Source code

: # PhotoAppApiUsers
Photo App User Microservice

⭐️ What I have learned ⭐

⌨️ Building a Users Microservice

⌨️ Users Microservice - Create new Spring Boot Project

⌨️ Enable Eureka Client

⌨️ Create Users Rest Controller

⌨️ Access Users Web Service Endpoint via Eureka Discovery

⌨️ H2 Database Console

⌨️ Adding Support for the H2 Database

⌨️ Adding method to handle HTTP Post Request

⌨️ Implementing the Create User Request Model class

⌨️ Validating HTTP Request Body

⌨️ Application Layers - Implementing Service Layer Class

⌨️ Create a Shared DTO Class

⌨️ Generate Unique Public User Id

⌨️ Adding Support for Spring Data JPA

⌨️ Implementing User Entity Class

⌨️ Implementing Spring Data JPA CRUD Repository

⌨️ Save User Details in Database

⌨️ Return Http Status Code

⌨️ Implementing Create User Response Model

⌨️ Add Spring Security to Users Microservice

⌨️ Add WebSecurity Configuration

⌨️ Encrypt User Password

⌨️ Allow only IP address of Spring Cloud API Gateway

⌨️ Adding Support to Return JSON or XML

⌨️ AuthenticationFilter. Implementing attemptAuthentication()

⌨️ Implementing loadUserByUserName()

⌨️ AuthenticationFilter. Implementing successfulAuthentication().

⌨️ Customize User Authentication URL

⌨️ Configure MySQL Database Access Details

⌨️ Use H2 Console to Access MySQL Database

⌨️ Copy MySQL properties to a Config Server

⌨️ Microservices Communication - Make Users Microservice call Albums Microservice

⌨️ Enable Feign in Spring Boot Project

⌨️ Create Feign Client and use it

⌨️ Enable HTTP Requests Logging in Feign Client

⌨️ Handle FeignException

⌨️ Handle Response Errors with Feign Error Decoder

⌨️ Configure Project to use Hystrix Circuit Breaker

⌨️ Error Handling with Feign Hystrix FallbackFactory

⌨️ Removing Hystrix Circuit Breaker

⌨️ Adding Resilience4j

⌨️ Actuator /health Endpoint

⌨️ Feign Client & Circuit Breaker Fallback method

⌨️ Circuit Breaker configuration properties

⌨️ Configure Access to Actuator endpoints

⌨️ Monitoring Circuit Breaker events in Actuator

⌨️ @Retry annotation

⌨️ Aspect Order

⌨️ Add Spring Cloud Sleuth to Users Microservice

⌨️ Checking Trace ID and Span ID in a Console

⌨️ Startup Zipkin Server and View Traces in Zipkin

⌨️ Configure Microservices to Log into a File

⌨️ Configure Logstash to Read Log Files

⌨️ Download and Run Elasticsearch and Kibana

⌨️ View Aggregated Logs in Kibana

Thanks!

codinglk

> [Work instruction]
Print all the records precisely.

> [Answer to this problem]
Source code

: # PhotoAppApiUsers
Photo App User Microservice

⭐️ What I have learned ⭐

⌨️ Building a Users Microservice

⌨️ Users Microservice - Create new Spring Boot Project

⌨️ Enable Eureka Client

⌨️ Create Users Rest Controller

⌨️ Access Users Web Service Endpoint via Eureka Discovery

⌨️ H2 Database Console

⌨️ Adding Support for the H2 Database

⌨️ Adding method to handle HTTP Post Request

⌨️ Implementing the Create User Request Model class

⌨️ Validating HTTP Request Body

⌨️ Application Layers - Implementing Service Layer Class

⌨️ Create a Shared DTO Class

⌨️ Generate Unique Public User Id

⌨️ Adding Support for Spring Data JPA

⌨️ Implementing User Entity Class

⌨️ Implementing Spring Data JPA CRUD Repository

⌨️ Save User Details in Database

⌨️ Return Http Status Code

⌨️ Implementing Create User Response Model

⌨️ Add Spring Security to Users Microservice

⌨️ Add WebSecurity Configuration

⌨️ Encrypt User Password

⌨️ Allow only IP address of Spring Cloud API Gateway

⌨️ Adding Support to Return JSON or XML

⌨️ AuthenticationFilter. Implementing attemptAuthentication()

⌨️ Implementing loadUserByUserName()

⌨️ AuthenticationFilter. Implementing successfulAuthentication().

⌨️ Customize User Authentication URL

⌨️ Configure MySQL Database Access Details

⌨️ Use H2 Console to Access MySQL Database

⌨️ Copy MySQL properties to a Config Server

⌨️ Microservices Communication - Make Users Microservice call Albums Microservice

⌨️ Enable Feign in Spring Boot Project

⌨️ Create Feign Client and use it

⌨️ Enable HTTP Requests Logging in Feign Client

⌨️ Handle FeignException

⌨️ Handle Response Errors with Feign Error Decoder

⌨️ Configure Project to use Hystrix Circuit Breaker

⌨️ Error Handling with Feign Hystrix FallbackFactory

⌨️ Removing Hystrix Circuit Breaker

⌨️ Adding Resilience4j

⌨️ Actuator /health Endpoint

⌨️ Feign Client & Circuit Breaker Fallback method

⌨️ Circuit Breaker configuration properties

⌨️ Configure Access to Actuator endpoints

⌨️ Monitoring Circuit Breaker events in Actuator

⌨️ @Retry annotation

⌨️ Aspect Order

⌨️ Add Spring Cloud Sleuth to Users Microservice

⌨️ Checking Trace ID and Span ID in a Console

⌨️ Startup Zipkin Server and View Traces in Zipkin

⌨️ Configure Microservices to Log into a File

⌨️ Configure Logstash to Read Log Files

⌨️ Download and Run Elasticsearch and Kibana

⌨️ View Aggregated Logs in Kibana

Thanks!

codinglk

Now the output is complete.